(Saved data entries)
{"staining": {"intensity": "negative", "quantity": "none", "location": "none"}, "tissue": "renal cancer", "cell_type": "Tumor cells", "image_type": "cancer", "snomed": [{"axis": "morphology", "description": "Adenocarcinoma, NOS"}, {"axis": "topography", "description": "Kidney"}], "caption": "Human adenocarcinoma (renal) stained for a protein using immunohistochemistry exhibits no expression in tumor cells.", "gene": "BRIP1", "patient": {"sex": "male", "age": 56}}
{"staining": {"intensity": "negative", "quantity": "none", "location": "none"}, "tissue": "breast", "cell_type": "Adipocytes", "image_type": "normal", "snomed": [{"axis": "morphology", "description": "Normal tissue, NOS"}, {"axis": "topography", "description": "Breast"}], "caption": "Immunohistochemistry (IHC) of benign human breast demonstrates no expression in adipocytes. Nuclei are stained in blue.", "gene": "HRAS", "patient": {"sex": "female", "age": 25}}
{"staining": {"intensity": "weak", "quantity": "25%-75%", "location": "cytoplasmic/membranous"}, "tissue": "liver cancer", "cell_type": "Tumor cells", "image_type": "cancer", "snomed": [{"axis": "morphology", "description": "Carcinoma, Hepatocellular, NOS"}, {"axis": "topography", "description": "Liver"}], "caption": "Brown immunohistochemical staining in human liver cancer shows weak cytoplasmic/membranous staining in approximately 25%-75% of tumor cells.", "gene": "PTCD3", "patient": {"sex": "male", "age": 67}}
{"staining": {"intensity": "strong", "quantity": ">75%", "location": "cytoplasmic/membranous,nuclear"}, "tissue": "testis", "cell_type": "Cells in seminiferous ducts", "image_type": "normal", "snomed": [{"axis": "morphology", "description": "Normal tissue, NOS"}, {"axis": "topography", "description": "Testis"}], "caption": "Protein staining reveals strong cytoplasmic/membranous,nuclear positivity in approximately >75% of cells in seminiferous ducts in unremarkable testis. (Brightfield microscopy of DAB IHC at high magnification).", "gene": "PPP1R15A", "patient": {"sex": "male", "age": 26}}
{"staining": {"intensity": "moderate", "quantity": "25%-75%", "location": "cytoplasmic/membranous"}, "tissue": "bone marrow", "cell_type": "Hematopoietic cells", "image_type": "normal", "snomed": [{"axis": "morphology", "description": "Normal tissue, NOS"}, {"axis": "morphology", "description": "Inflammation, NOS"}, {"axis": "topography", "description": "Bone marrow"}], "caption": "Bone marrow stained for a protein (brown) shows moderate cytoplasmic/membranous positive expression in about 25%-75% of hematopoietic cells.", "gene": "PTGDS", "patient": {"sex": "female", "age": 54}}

• _TASK_
From the first line to the last, output the records word for word.

• _EXERCISE OUTPUT_
{"staining": {"intensity": "negative", "quantity": "none", "location": "none"}, "tissue": "renal cancer", "cell_type": "Tumor cells", "image_type": "cancer", "snomed": [{"axis": "morphology", "description": "Adenocarcinoma, NOS"}, {"axis": "topography", "description": "Kidney"}], "caption": "Human adenocarcinoma (renal) stained for a protein using immunohistochemistry exhibits no expression in tumor cells.", "gene": "BRIP1", "patient": {"sex": "male", "age": 56}}
{"staining": {"intensity": "negative", "quantity": "none", "location": "none"}, "tissue": "breast", "cell_type": "Adipocytes", "image_type": "normal", "snomed": [{"axis": "morphology", "description": "Normal tissue, NOS"}, {"axis": "topography", "description": "Breast"}], "caption": "Immunohistochemistry (IHC) of benign human breast demonstrates no expression in adipocytes. Nuclei are stained in blue.", "gene": "HRAS", "patient": {"sex": "female", "age": 25}}
{"staining": {"intensity": "weak", "quantity": "25%-75%", "location": "cytoplasmic/membranous"}, "tissue": "liver cancer", "cell_type": "Tumor cells", "image_type": "cancer", "snomed": [{"axis": "morphology", "description": "Carcinoma, Hepatocellular, NOS"}, {"axis": "topography", "description": "Liver"}], "caption": "Brown immunohistochemical staining in human liver cancer shows weak cytoplasmic/membranous staining in approximately 25%-75% of tumor cells.", "gene": "PTCD3", "patient": {"sex": "male", "age": 67}}
{"staining": {"intensity": "strong", "quantity": ">75%", "location": "cytoplasmic/membranous,nuclear"}, "tissue": "testis", "cell_type": "Cells in seminiferous ducts", "image_type": "normal", "snomed": [{"axis": "morphology", "description": "Normal tissue, NOS"}, {"axis": "topography", "description": "Testis"}], "caption": "Protein staining reveals strong cytoplasmic/membranous,nuclear positivity in approximately >75% of cells in seminiferous ducts in unremarkable testis. (Brightfield microscopy of DAB IHC at high magnification).", "gene": "PPP1R15A", "patient": {"sex": "male", "age": 26}}
{"staining": {"intensity": "moderate", "quantity": "25%-75%", "location": "cytoplasmic/membranous"}, "tissue": "bone marrow", "cell_type": "Hematopoietic cells", "image_type": "normal", "snomed": [{"axis": "morphology", "description": "Normal tissue, NOS"}, {"axis": "morphology", "description": "Inflammation, NOS"}, {"axis": "topography", "description": "Bone marrow"}], "caption": "Bone marrow stained for a protein (brown) shows moderate cytoplasmic/membranous positive expression in about 25%-75% of hematopoietic cells.", "gene": "PTGDS", "patient": {"sex": "female", "age": 54}}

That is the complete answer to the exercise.